▶ [DIRECTIONS]
Copy all the records below, replacing "scatter plot" with "scatter chart" and leaving everything else unchanged. Omit the pictures from your copy.

▶ [PROVIDED RECORDS]
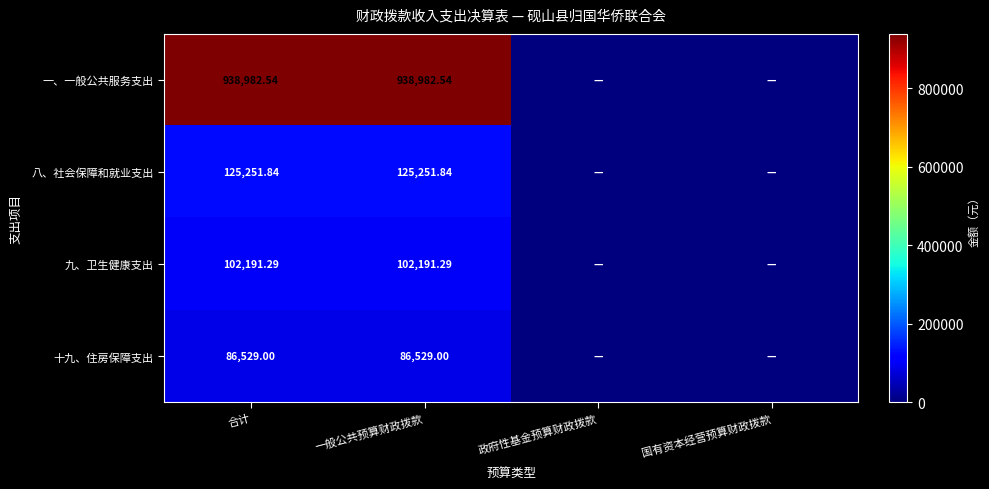

Is it true that 一、一般公共服务支出 equals 0.0 at 政府性基金预算财政拨款?

True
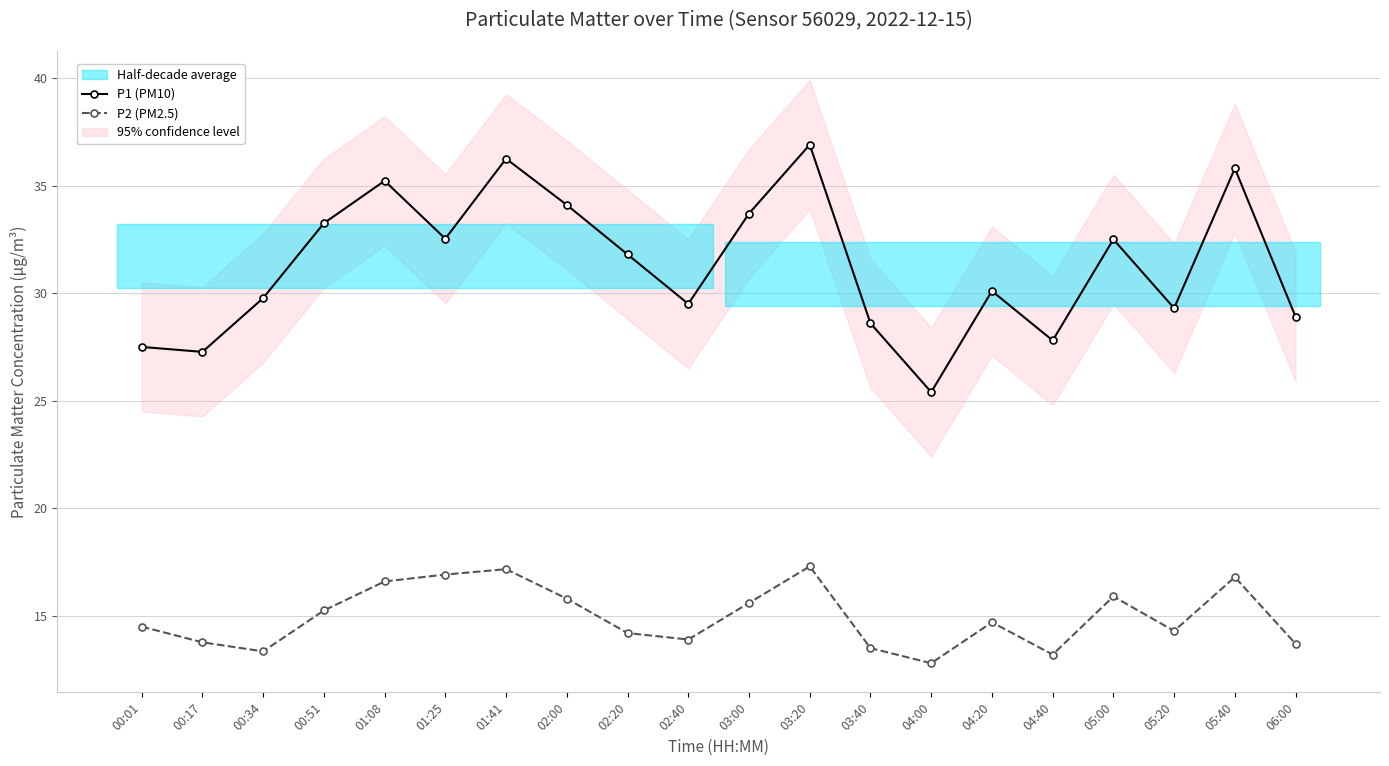

Which series has the largest range (max minus min)?

P1 (PM10)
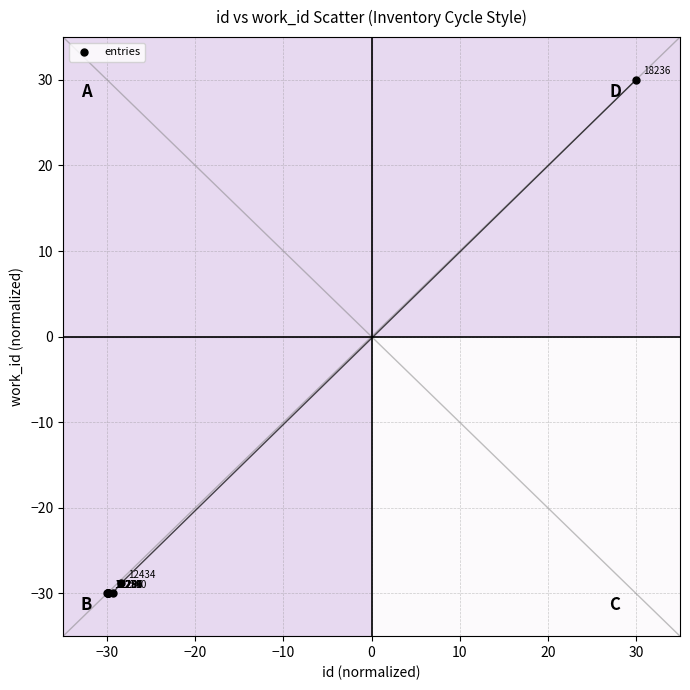

What Y value in the scatter plot is closest to 0?

-28.8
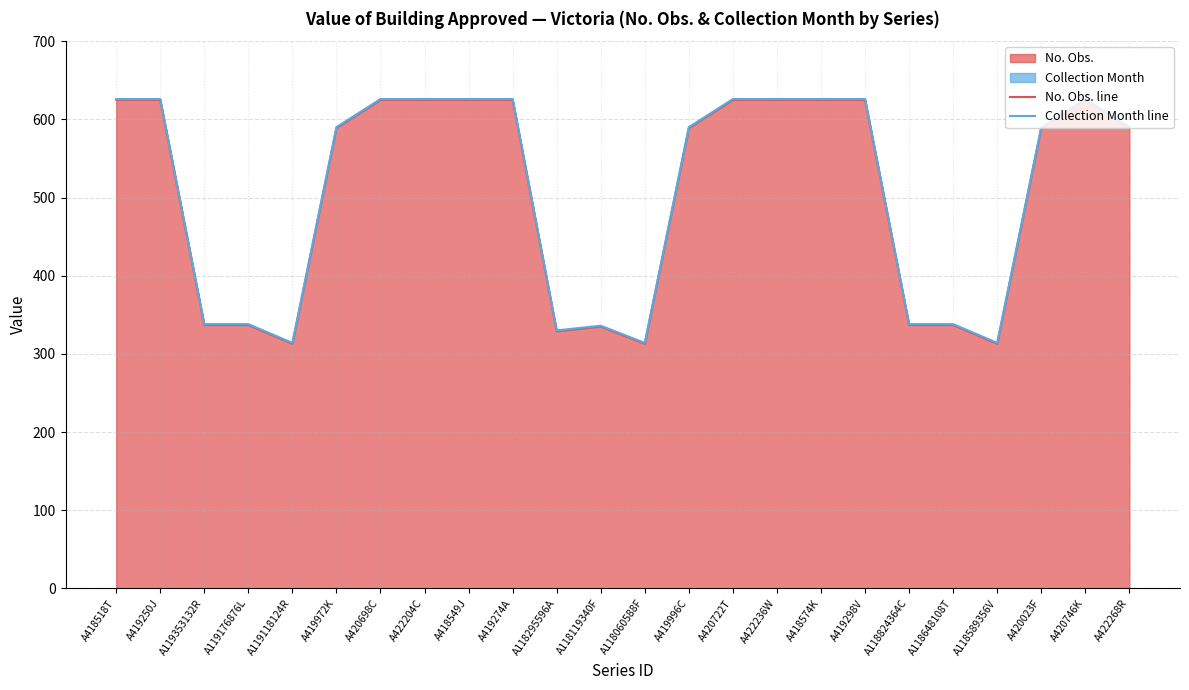

Where is the first local maximum for No. Obs. line?

A118119340F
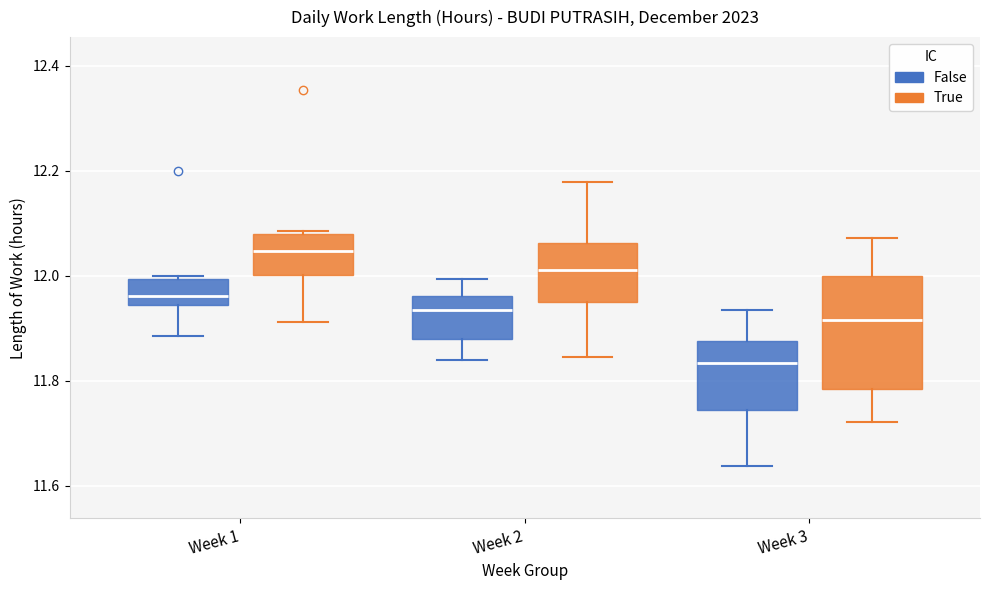

Reading left to right, read every box against the y-axis: the position of its median line, the range the box covers, and the ends of its whiskers. The values are not printed on the chart, so give them approximately, as read against the axis.

Week 1 (False): median 11.96, box 11.94 to 12.00, whiskers 11.88 to 12.00 (just above the box's upper edge)
Week 1 (True): median 12.04, box 12.00 to 12.08, whiskers 11.92 to 12.08
Week 2 (False): median 11.94, box 11.88 to 11.96, whiskers 11.84 to 12.00
Week 2 (True): median 12.02, box 11.96 to 12.06, whiskers 11.84 to 12.18
Week 3 (False): median 11.84, box 11.74 to 11.88, whiskers 11.64 to 11.94
Week 3 (True): median 11.92, box 11.78 to 12.00, whiskers 11.72 to 12.08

▶ [RESULT BELOW]
Is it true that 一、一般公共服务支出 equals 0.0 at 政府性基金预算财政拨款?

True

Which series has the largest range (max minus min)?

P1 (PM10)

What Y value in the scatter chart is closest to 0?

-28.8

Where is the first local maximum for No. Obs. line?

A118119340F

Reading left to right, read every box against the y-axis: the position of its median line, the range the box covers, and the ends of its whiskers. The values are not printed on the chart, so give them approximately, as read against the axis.

Week 1 (False): median 11.96, box 11.94 to 12.00, whiskers 11.88 to 12.00 (just above the box's upper edge)
Week 1 (True): median 12.04, box 12.00 to 12.08, whiskers 11.92 to 12.08
Week 2 (False): median 11.94, box 11.88 to 11.96, whiskers 11.84 to 12.00
Week 2 (True): median 12.02, box 11.96 to 12.06, whiskers 11.84 to 12.18
Week 3 (False): median 11.84, box 11.74 to 11.88, whiskers 11.64 to 11.94
Week 3 (True): median 11.92, box 11.78 to 12.00, whiskers 11.72 to 12.08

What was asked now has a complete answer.